Text-based hardware design files
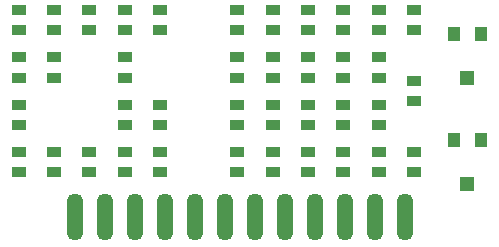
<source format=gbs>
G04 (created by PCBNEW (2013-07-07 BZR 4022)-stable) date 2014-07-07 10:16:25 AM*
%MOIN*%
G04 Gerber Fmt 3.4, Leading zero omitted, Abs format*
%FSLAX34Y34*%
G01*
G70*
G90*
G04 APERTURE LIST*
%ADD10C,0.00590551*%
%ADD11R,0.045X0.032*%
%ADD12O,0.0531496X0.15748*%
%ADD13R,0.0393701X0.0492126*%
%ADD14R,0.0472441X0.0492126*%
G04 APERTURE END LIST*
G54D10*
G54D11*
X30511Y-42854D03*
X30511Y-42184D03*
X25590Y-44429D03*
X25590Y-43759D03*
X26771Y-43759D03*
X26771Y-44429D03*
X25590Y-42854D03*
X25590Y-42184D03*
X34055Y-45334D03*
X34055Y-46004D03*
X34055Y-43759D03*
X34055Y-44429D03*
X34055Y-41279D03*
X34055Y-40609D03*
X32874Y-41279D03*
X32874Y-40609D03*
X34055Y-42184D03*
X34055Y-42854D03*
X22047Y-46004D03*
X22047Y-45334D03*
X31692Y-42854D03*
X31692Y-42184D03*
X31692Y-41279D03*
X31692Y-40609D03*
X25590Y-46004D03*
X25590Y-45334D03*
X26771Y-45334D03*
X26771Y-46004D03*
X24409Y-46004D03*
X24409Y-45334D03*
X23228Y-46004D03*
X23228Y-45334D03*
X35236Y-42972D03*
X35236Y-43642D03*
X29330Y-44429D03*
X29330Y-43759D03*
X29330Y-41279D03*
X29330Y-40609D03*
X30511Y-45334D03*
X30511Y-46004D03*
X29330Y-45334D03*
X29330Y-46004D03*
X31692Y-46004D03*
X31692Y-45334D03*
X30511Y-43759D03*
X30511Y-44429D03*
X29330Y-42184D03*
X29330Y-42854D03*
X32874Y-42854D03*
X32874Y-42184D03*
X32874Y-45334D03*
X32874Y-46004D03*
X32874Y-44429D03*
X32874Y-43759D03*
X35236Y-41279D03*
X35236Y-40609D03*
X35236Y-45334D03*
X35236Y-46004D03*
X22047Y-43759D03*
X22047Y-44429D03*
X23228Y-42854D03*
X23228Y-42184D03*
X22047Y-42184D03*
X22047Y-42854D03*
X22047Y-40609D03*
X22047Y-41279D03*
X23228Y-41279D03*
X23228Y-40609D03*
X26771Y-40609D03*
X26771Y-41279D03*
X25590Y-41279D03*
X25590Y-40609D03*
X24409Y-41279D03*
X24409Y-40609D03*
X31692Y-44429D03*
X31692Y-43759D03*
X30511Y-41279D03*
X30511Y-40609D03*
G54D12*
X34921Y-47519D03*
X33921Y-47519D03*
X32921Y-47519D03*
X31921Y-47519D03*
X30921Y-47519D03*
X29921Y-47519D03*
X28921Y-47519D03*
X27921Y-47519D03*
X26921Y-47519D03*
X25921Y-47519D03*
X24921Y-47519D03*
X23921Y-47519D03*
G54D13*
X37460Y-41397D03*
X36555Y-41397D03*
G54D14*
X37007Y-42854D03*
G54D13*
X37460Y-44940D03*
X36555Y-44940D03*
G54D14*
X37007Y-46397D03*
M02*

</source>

---

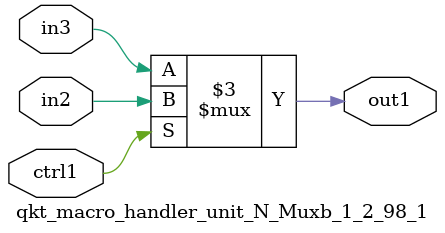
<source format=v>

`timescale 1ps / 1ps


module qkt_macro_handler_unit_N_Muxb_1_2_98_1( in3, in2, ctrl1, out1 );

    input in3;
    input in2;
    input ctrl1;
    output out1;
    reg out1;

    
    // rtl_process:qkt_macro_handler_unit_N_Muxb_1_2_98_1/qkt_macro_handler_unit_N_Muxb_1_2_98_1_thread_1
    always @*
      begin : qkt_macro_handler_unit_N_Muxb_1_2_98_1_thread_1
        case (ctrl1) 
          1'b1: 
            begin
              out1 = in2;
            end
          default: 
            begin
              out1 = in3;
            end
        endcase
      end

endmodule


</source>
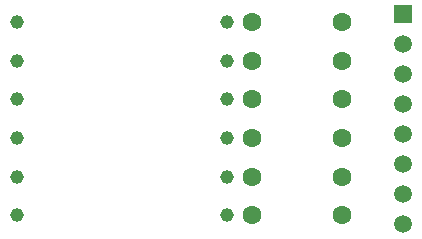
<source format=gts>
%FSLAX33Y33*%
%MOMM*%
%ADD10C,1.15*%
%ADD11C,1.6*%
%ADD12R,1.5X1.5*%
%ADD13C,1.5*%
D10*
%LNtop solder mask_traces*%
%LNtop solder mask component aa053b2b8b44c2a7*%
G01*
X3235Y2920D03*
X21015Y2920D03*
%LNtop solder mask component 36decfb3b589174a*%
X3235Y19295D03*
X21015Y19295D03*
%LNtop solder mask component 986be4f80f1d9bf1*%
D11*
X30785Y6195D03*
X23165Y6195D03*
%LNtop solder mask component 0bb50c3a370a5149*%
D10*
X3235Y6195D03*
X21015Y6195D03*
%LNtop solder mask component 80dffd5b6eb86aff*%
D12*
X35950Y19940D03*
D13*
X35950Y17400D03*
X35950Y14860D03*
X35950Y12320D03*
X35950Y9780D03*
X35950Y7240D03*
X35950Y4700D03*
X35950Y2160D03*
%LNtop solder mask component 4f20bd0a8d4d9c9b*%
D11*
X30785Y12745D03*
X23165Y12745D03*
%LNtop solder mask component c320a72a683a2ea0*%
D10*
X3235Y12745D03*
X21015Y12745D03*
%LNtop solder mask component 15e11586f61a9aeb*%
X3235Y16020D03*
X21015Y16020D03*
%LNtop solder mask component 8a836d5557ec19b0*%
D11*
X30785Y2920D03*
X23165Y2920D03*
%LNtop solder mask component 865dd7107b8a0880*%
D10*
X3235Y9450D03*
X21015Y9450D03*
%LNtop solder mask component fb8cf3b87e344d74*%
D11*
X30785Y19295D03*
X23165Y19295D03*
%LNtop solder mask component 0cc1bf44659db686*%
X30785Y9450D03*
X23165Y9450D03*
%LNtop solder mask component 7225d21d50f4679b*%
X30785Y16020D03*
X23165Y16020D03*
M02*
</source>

• _ABOUT THIS TASK_
Once you reach the line with "X25590Y-42854D03*" in the data above, copy it and every line after it exactly, up to and including the line with "X30511Y-46004D03*".

• _ANSWER TO THIS EXERCISE_
X25590Y-42854D03*
X25590Y-42184D03*
X34055Y-45334D03*
X34055Y-46004D03*
X34055Y-43759D03*
X34055Y-44429D03*
X34055Y-41279D03*
X34055Y-40609D03*
X32874Y-41279D03*
X32874Y-40609D03*
X34055Y-42184D03*
X34055Y-42854D03*
X22047Y-46004D03*
X22047Y-45334D03*
X31692Y-42854D03*
X31692Y-42184D03*
X31692Y-41279D03*
X31692Y-40609D03*
X25590Y-46004D03*
X25590Y-45334D03*
X26771Y-45334D03*
X26771Y-46004D03*
X24409Y-46004D03*
X24409Y-45334D03*
X23228Y-46004D03*
X23228Y-45334D03*
X35236Y-42972D03*
X35236Y-43642D03*
X29330Y-44429D03*
X29330Y-43759D03*
X29330Y-41279D03*
X29330Y-40609D03*
X30511Y-45334D03*
X30511Y-46004D03*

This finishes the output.